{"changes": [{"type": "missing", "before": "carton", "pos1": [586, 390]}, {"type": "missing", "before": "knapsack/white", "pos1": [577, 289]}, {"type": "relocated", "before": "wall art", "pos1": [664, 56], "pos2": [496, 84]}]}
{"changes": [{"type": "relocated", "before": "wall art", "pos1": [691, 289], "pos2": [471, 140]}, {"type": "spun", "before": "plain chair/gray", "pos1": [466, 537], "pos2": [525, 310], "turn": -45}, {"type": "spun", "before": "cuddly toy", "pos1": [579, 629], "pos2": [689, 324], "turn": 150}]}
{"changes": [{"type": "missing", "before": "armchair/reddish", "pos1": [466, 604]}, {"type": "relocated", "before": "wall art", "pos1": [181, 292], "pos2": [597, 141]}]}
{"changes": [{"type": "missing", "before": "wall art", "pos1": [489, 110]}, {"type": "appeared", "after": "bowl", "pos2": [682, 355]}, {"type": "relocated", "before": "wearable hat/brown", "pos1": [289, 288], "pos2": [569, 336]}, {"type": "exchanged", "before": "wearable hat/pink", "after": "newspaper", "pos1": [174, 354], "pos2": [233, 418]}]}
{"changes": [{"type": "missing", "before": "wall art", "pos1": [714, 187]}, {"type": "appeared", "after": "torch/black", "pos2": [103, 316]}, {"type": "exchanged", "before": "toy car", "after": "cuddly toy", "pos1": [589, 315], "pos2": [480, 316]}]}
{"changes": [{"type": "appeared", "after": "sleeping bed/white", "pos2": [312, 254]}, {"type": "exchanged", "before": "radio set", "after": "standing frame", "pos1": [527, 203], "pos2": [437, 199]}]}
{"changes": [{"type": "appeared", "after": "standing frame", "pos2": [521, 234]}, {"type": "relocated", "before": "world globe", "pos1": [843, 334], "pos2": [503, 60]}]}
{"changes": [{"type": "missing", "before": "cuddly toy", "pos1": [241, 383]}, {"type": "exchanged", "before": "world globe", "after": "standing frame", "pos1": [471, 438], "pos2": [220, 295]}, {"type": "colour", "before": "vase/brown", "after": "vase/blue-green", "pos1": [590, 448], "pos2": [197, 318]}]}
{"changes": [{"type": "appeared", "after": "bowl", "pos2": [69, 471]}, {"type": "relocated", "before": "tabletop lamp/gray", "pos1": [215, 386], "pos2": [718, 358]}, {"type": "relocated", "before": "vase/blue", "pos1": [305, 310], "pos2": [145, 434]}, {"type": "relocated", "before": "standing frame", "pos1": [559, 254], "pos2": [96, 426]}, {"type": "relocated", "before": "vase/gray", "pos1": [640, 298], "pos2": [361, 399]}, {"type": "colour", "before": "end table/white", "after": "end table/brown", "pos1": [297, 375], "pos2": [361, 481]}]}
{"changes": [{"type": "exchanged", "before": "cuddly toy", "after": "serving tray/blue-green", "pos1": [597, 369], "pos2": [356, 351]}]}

**Aim of the task**
Only lines with the word "globe" should be collected from the material.

**Output of the task**
{"changes": [{"type": "appeared", "after": "standing frame", "pos2": [521, 234]}, {"type": "relocated", "before": "world globe", "pos1": [843, 334], "pos2": [503, 60]}]}
{"changes": [{"type": "missing", "before": "cuddly toy", "pos1": [241, 383]}, {"type": "exchanged", "before": "world globe", "after": "standing frame", "pos1": [471, 438], "pos2": [220, 295]}, {"type": "colour", "before": "vase/brown", "after": "vase/blue-green", "pos1": [590, 448], "pos2": [197, 318]}]}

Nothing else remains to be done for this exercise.